In order to fully appreciate the global space technology scene; it is important to be cognizant with the discipline’s origins, evolution, prevailing status and future trends. This post will hence provide a brief but insightful understanding into the fundamental aspects concerning the origins and advancement of space science as a field.
The cardinal knowledge upon which celestial mechanics and the space science field is built can to a great extent be justly attributed to the revolutionary works in astronomy and celestial mechanics accomplished by:
- Nicolaus Copernicus (1473 – 1543)—first person to conceive a heliocentric universe (i.e. Sun at the center of the universe).
- Galileo Galilei (1564 – 1642)—made revolutionary improvements to the telescope and consequent astronomical observations that corroborated Copernicus heliocentrism.
- Johannes Kepler (1571 – 1630)—formulated the laws of planetary motion.
- Sir Isaac Newton (1643 – 1727)—developed classical mechanics theories that described universal gravitation and the three laws of motion.
This list of names is not exhaustive by any stretch. I merely attempt to mention a few extraordinary contributors among an exceptional collection of great minds that have laid our fundamental understanding of celestial dynamics and motion of bodies in space.
More recently, a Russian—Konstantin Tsiolkovsky (1857 – 1935) was first to derive the rocket equation that governs rocket powered spaceflight in 1903.
Moving forward, rocketry continued to mature in Russia, Europe and USA with significant advancements achieved by German scientists in developing the V-2 rockets for the Nazi war effort. After capturing the German rockets, the Allies sought to recruit German rocket scientist to extended the rocket technology capabilities. They substituted warheads on the rockets with scientific payloads for upper atmosphere research.
Strictly speaking, modern space-age technology is still relatively a nascent field of approximately 55 years old. This era began on 4 October 1957 when the former Soviet Union launched into orbit the first man-made satellite called Sputnik 1. This artificial satellite was roughly the size of a beach ball (58 cm in diameter and 83.6 kg in weight). Sputnik 1 took about 98 minutes to orbit the Earth. This launch ushered the space-race which in turn spawned the cold war between the then two global dominant powers i.e former Soviet Union Vs the United States. In the ensuing space-race, the former Soviet Union scored other additional ‘firsts’ over their American rivals.

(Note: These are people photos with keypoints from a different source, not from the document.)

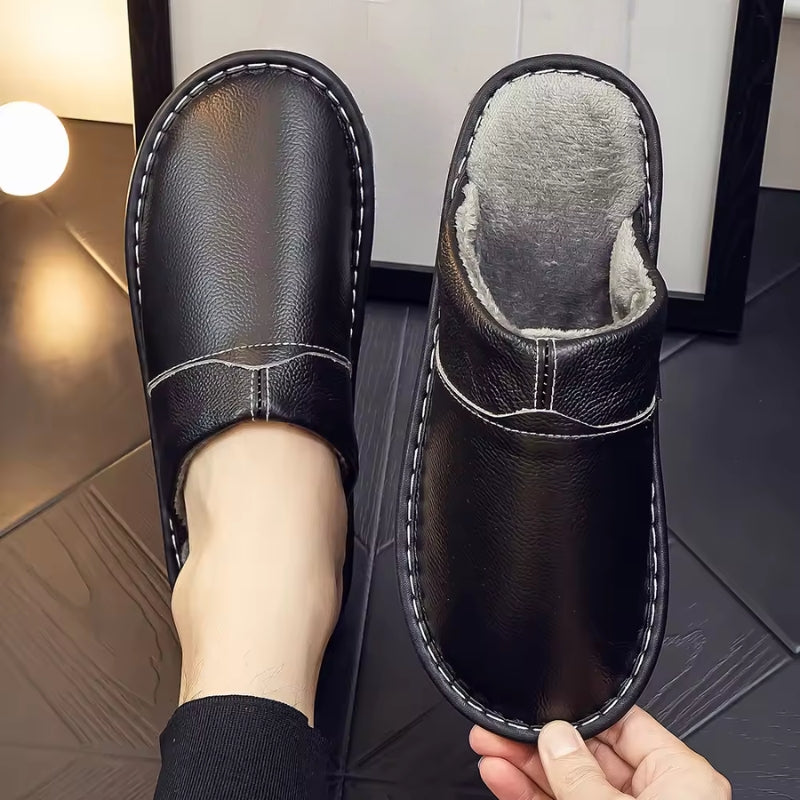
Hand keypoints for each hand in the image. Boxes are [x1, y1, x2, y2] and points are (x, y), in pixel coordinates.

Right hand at [470, 706, 730, 799]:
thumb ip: (580, 776)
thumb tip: (555, 737)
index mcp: (679, 779)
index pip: (622, 728)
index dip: (575, 717)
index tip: (535, 712)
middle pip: (589, 757)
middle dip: (539, 746)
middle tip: (498, 733)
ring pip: (569, 787)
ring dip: (526, 771)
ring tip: (489, 754)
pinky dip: (532, 798)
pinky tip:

These included:
- Launching the first animal into orbit—a dog called Laika on 3 November 1957
- Major Yuri Gagarin became the first human in space on 12 April 1961
- Cosmonaut Alexei Leonov conducted the first extra vehicular activity (spacewalk).
The Americans too scored other ‘firsts’ over their USSR space-race rivals. For example, they launched the first active and passive telecommunication satellites in 1960 and 1962 respectively.
However, the American Apollo program stands out as the definite game-changer. The landing on the moon by Neil Armstrong and Buzz Aldrin on 20 July 1969 marked a remarkable triumph in the space race for Americans.
By beating the former USSR to the moon, the Americans scored a phenomenal psychological and technological victory. The Americans conducted five additional moon landings between November 1969 and December 1972. These missions were essentially ‘flag and footprints’ missions. After a while, public enthusiasm in this kind space exploration waned and the American space sector was faced with diminishing funding. The focus inevitably shifted to scientific-worthwhile missions, communication satellites and militarization of space.
This chapter signified the advent of spy satellites, inter-planetary probes, manned space stations and space-borne observatories which made earth observation to flourish. Space became a podium for international cooperation; a military strategic multiplier milieu; and, a commercialization turf.